Domestication of poison ivy
Ed Falk
falk at peregrine.Sun.COM
Wed Nov 18 18:20:52 EST 1992
In article <1992Nov13.152842.5843 at infonode.ingr.com> jimreed at b23b.b23b.ingr.com writes:
>In article <BxMIuM.Moq at news.cso.uiuc.edu>, cl27111 at uxa.cso.uiuc.edu (Christopher Lindsey) writes:
>|> This brings up the interesting issue of ethics in gardening. Is it
>|> ethical for people to plant species that may damage native habitats (i.e.

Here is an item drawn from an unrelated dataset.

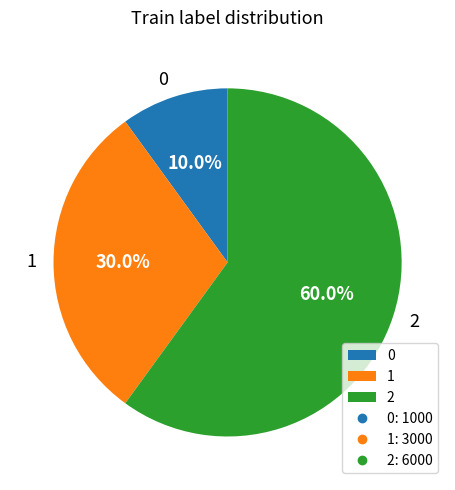

What is the ratio of the value at 0 to the value at 1?

0.3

>|> kudzu, Purple loosestrife) if they find it attractive? Is it ethical to
>|> plant harmful plants that have the ability to spread off of your own
>|> property, such as Poison ivy?
>|> ...
>|> Just thought I'd bring that up... :)
>
>Personally, I'd call the topic of ethics in gardening odd rather than
>interesting (or perhaps interesting because it's odd). But anyway,
>let me extend your questions.
>
>Is it ethical for people to kill native plants if they find them
>unattractive? Is it ethical to kill harmful plants that have sprung
>up volunteer?
Yes, and yes; because you're limiting the damage to the area where you
kill the plants. (Unless, of course, you're killing endangered species.)
If you import noxious non-natives; it's almost a certainty that the
damage will spread. See kudzu in the south, killer bees in South
America, rabbits in Australia, snails in Northern CA for examples.
-ed falk, sun microsystems
sun!falk, falk at sun.com
To be loyal to rags, to shout for rags, to worship rags, to die for rags
-- that is a loyalty of unreason, it is pure animal (Mark Twain).